Dark. Quiet. Home. She breathed in a sigh of relief the moment the door was closed behind her and she leaned against it as her eyes slid shut. It had been an ordinary day, rather uneventful really, but sometimes those were the hardest to get through. Especially today. She’d found herself running low, wanting to go home earlier than usual.

She pressed her hand to her cheek and felt a layer of makeup there that she couldn’t wait to get off. The bathroom was always her first stop once she was in the door. Standing in the sterile white washroom she could relax and disrobe. Plus, she enjoyed the process of taking off her face.

Her evening routine was always the same. She stepped in front of the mirror and pulled out a moist wipe that she used to scrub away foundation and blush. She watched as eyeliner and mascara smeared together around her eyelids, creating a raccoon mask, before wiping clean. She washed her face after; she had to or her pores would get clogged. Synthetic skin was hard to come by and there was no sense ruining what she had by not taking care of it.

She leaned over the counter, getting as close to the mirror as she could, and stared into her own eyes. Her pupils flexed, going wider and smaller each time she refocused her gaze. Still in working order. She glanced over her cheeks, her brow, her forehead. No breaks, no tears, no flaws. Satisfied, she sat back and watched her reflection move as she did.

Her hands pushed at fabric, tugged at her shirt and jeans and all of the underthings she was required to wear because human society said she should. She undressed, doing another quick onceover of her body, then reached up to touch the underside of her jaw. Her fingers sought  out the seamless line that she knew was there. Her skin came away in layers; her face, her hair, down along her throat, her shoulders, her arms. All of it shed. She always felt better afterwards. It was here she could be herself.

She leaned forward again, reaching up to touch the metal of her true face, to run jointed steel hands along the metal casing of her body, beneath which were a plethora of wires, circuitry, and drives that she could feel humming away inside of her as they worked. She didn’t understand why humans prized their fleshy bodies. Hers was far more efficient, more streamlined, and better looking to boot.

She’d spend the evening charging after that. Her apartment was empty save for the single pod in the bedroom that she’d plug herself into. She didn’t sleep as humans did, but she liked to think she dreamed, vividly and in color. She’d start by going over her day, her interactions with the humans, what she had done, and how she blended in.

This was always about learning of course. Their habits were difficult to understand and she had to study them if she wanted to appear as human as possible. As the hours wore on, though, her processors wandered away from the real world, from who she was and how she lived, away from those she had meet and observed. Instead, her thoughts would become almost whimsical, fanciful and fantastic. Odd for a machine. She’d worried once or twice that the humans may be infecting her somehow, introducing a virus into her coding, as if spending enough time among them could be changing her.

She dreamed of places she’d been, of places she could go, of worlds that didn’t exist and creatures that weren’t real. She liked it, dreaming, and often found it difficult to pull herself away when her alarm went off in the morning. Each day she found it harder to focus on her main objective and harder to leave the sanctity of her newfound vice. She wanted to stay there safe in her pod, wrapped up in fantasy. She tried not to listen to the little voice in her mind (when had she gotten on of those?) that said this was such a human flaw.

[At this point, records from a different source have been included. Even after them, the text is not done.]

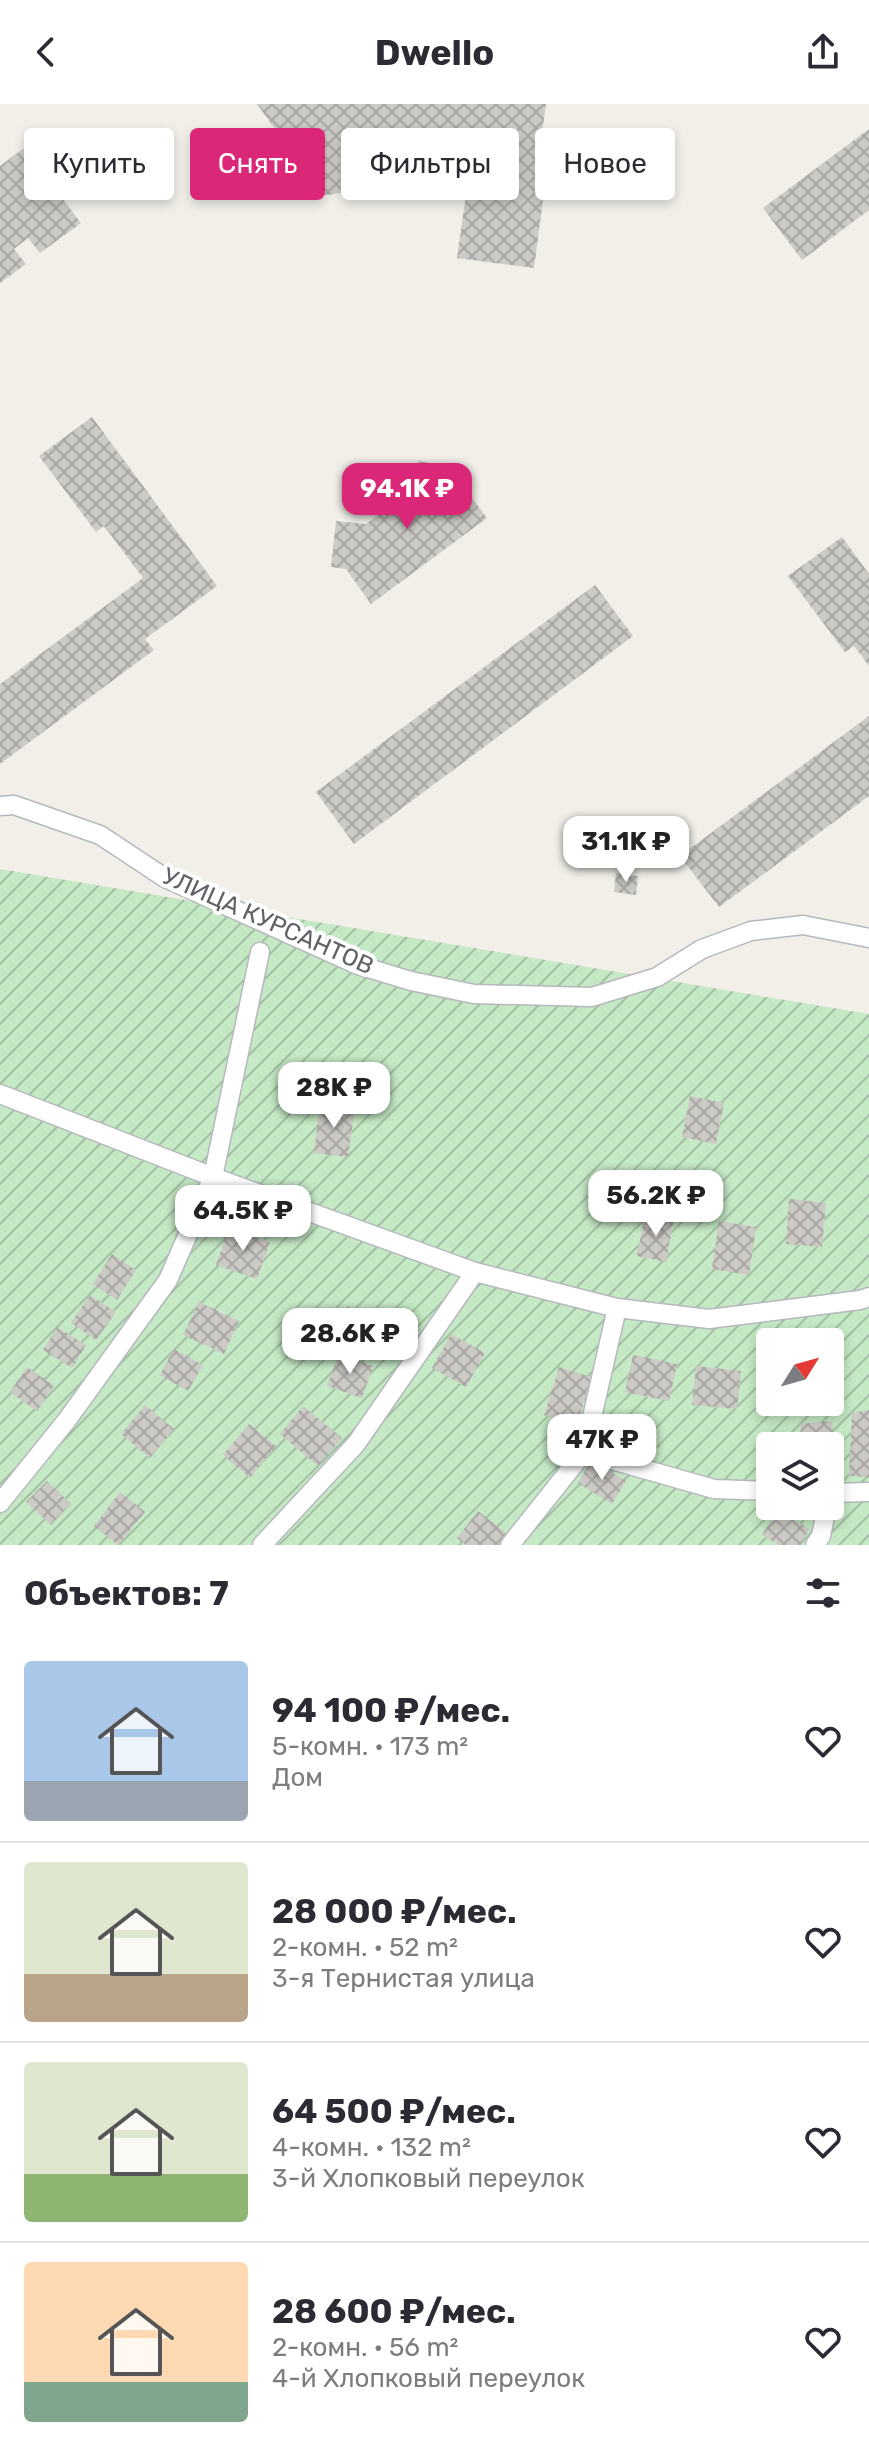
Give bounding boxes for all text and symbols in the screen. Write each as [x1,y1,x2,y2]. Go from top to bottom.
icon: back [24,30,68,74]
icon: share [801,30,845,74]
text: Dwello [375,31,494,74]
chip: Купить [24,128,174,200]
chip: Снять [190,128,325,200]
chip: Фильтры [341,128,519,200]
chip: Новое [535,128,675,200]
pin: 94.1K ₽ [333,463,481,531]
text: 94.1K ₽ [360,473,454,504]
pin: 31.1K ₽ [552,816,700,884]
text: 31.1K ₽ [581,826,671,857]
street label: УЛИЦА КУРСАНТОВ [158,862,378,980]
pin: 28K ₽ [278,1062,390,1130]
text: 28K ₽ [296,1072,372,1103]
pin: 56.2K ₽ [582,1170,730,1238]
text: 56.2K ₽ [606,1180,706,1211]
pin: 64.5K ₽ [169,1185,317,1253]
text: 64.5K ₽ [193,1195,293,1226]
pin: 28.6K ₽ [276,1308,424,1376]
text: 28.6K ₽ [300,1318,400,1349]
north arrow [756,1328,844,1416]
map controls [756,1328,844,1520]
pin: 47K ₽ [546,1414,658,1482]
text: 47K ₽ [565,1424,639,1455]
button: layers [756,1432,844,1520]
icon: filters [801,1571,845,1615]
text: Объектов: 7 [24,1573,229,1614]
text: 94 100 ₽/мес. [272,1690,510,1731]
icon: home [88,1693,184,1789]
icon: heart [801,1719,845,1763]
text: 5-комн. · 173 m² [272,1731,468,1762]
text: Дом [272,1762,323,1793]
text: 28 000 ₽/мес. [272,1891,517,1932]
icon: home [88,1894,184,1990]
icon: heart [801,1920,845,1964]
text: 2-комн. · 52 m² [272,1932,458,1963]
text: 3-я Тернистая улица [272,1963,535,1994]
text: 64 500 ₽/мес. [272,2091,516,2132]
icon: home [88,2094,184,2190]
icon: heart [801,2120,845,2164]
text: 4-комн. · 132 m² [272,2132,471,2163]
text: 3-й Хлопковый переулок [272,2163,585,2194]
text: 28 600 ₽/мес. [272,2291,516,2332]
icon: home [88,2294,184,2390]
icon: heart [801,2320,845,2364]
text: 2-комн. · 56 m² [272,2332,458,2363]
text: 4-й Хлопковый переулок [272,2363,585,2394]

Books were probably where the virus had started worming its way into her system. She’d consumed them voraciously. Not the non-fiction either, which she could have at least justified to herself as having some kind of purpose. Between soft worn covers, she found printed pages, tactile textures beneath the sensors in her fingertips, the soft smell of age and dust and the touch of a hundred other human hands before hers. She read of rings taken to fiery mountains and whole epics about travelling through space. There were works set in the past, the present, the distant future. She loved it all. She loved how the characters changed and grew and became heroes or villains. It was in these tales she started to find glimmers of truth, of humanity through a lens that was perhaps a bit abstract. When had she began thinking in abstractions?

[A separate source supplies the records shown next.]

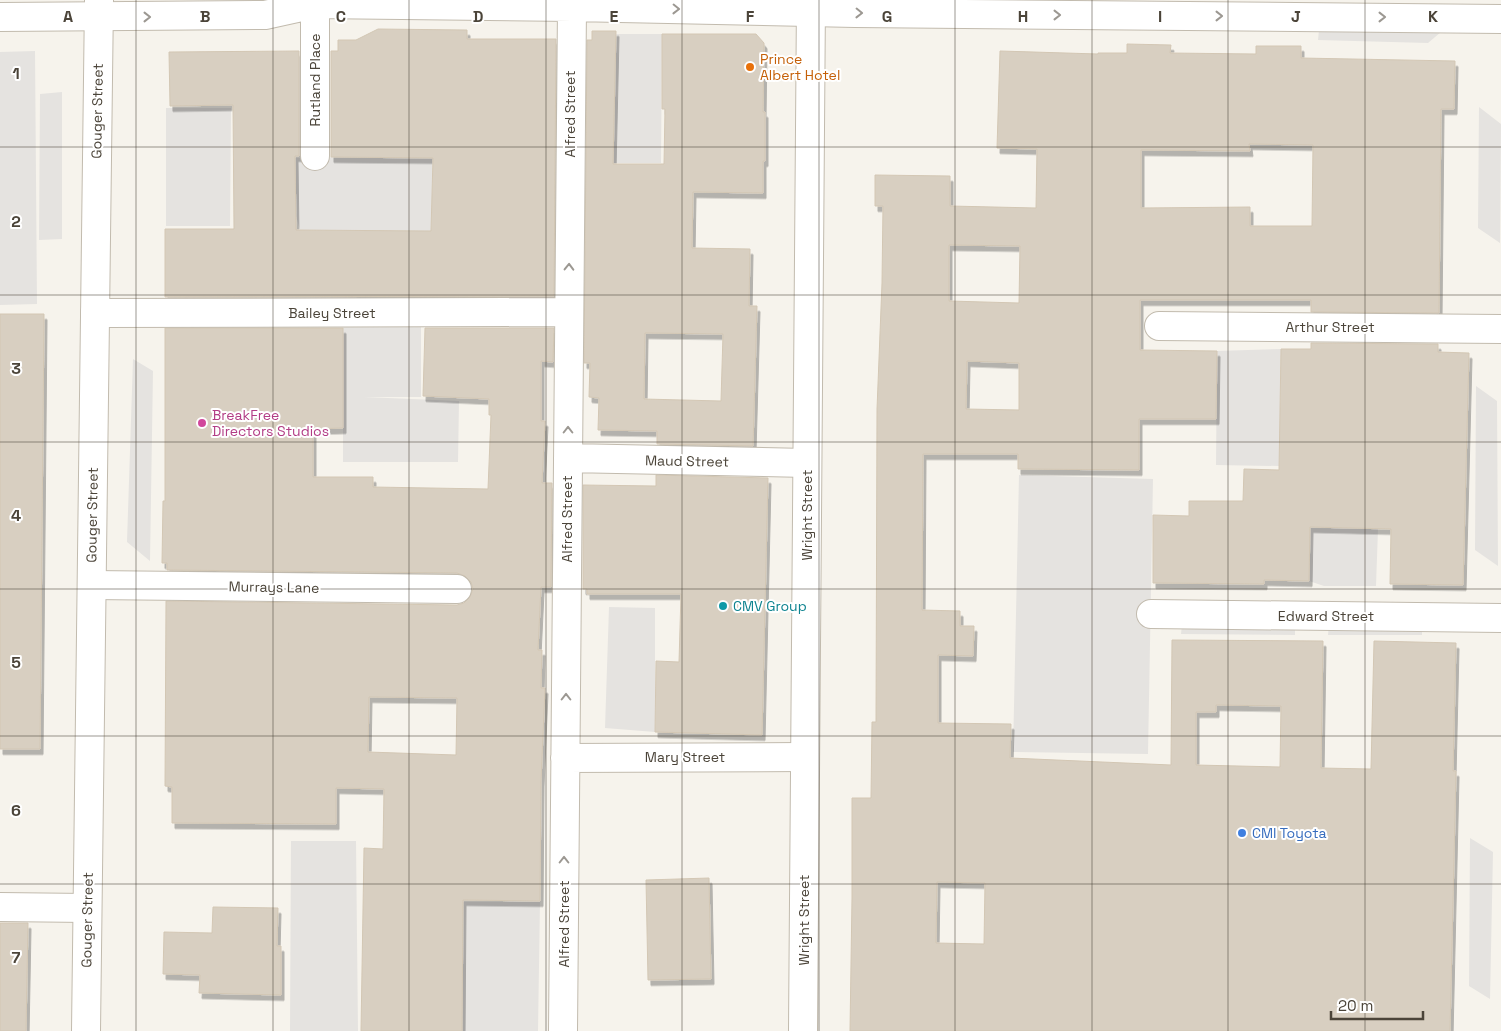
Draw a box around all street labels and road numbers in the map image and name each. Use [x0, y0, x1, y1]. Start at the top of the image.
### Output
street label: Rutland Place [306, 34, 324, 126]
street label: Gouger Street [87, 63, 107, 159]
street label: Alfred Street [561, 70, 579, 158]
street label: Bailey Street [288, 304, 376, 322]
street label: Arthur Street [1285, 318, 1375, 336]
street label: Maud Street [645, 451, 729, 471]
street label: Gouger Street [82, 467, 102, 563]
street label: Wright Street [798, 469, 816, 561]
street label: Alfred Street [558, 475, 576, 563]
street label: Murrays Lane [228, 577, 320, 597]
street label: Edward Street [1278, 607, 1374, 625]
street label: Mary Street [645, 748, 725, 766]
street label: Gouger Street [77, 872, 97, 968]
street label: Wright Street [795, 874, 813, 966]
street label: Alfred Street [555, 880, 573, 968]

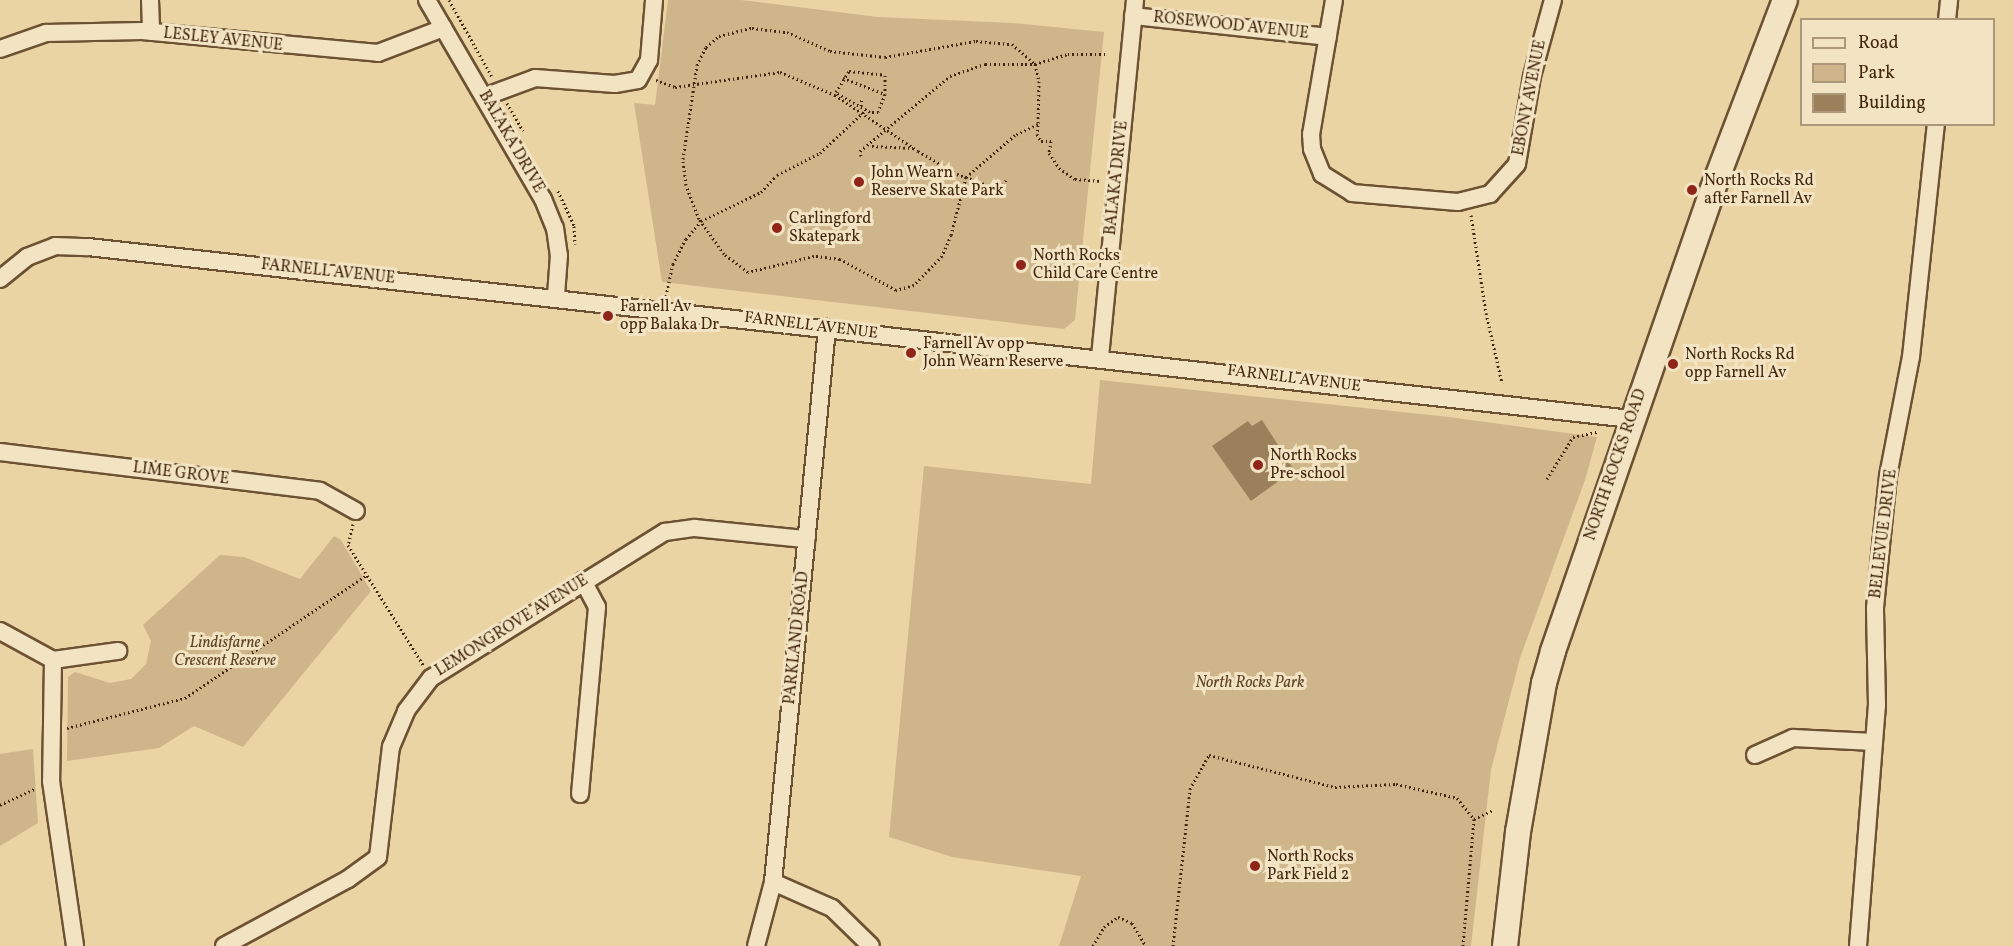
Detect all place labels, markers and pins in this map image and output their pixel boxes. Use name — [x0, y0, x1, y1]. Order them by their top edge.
place label: John Wearn Reserve Skate Park — [871, 163, 1004, 201]
place label: North Rocks Rd after Farnell Av — [1704, 171, 1814, 209]
marker: John Wearn Reserve Skate Park — [852, 175, 866, 189]
marker: North Rocks Rd after Farnell Av — [1685, 183, 1699, 197]
place label: Carlingford Skatepark — [789, 209, 871, 247]
marker: Carlingford Skatepark — [770, 221, 784, 235]
place label: North Rocks Child Care Centre — [1033, 246, 1158, 284]
marker: North Rocks Child Care Centre — [1014, 258, 1028, 272]
place label: Farnell Av opp Balaka Dr — [620, 297, 719, 335]
marker: Farnell Av opp Balaka Dr — [601, 309, 615, 323]
place label: Farnell Av opp John Wearn Reserve — [923, 334, 1064, 372]
place label: North Rocks Rd opp Farnell Av — [1685, 345, 1795, 383]
marker: Farnell Av opp John Wearn Reserve — [904, 346, 918, 360]
marker: North Rocks Rd opp Farnell Av — [1666, 357, 1680, 371]
place label: North Rocks Pre-school — [1270, 446, 1357, 484]
marker: North Rocks Pre-school — [1251, 458, 1265, 472]
place label: North Rocks Park Field 2 — [1267, 847, 1354, 885]
marker: North Rocks Park Field 2 — [1248, 859, 1262, 873]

She leaned over the counter and wiped her face clean in slow smooth strokes. She washed it, dried it, then pressed her fingers just under her chin. Her mind wandered to the latest book she’d been working through, considered how it related to life, to love, to all the things she was so close to feeling, despite how distant they still seemed to be for her. She found the seam she was looking for and pushed her fingers in, wincing at the unexpected pain it caused. Blood began to drip down her skin and as she peeled away the layer that was her face, she found not wires, not cool steel, beneath, but red wet meat and muscle.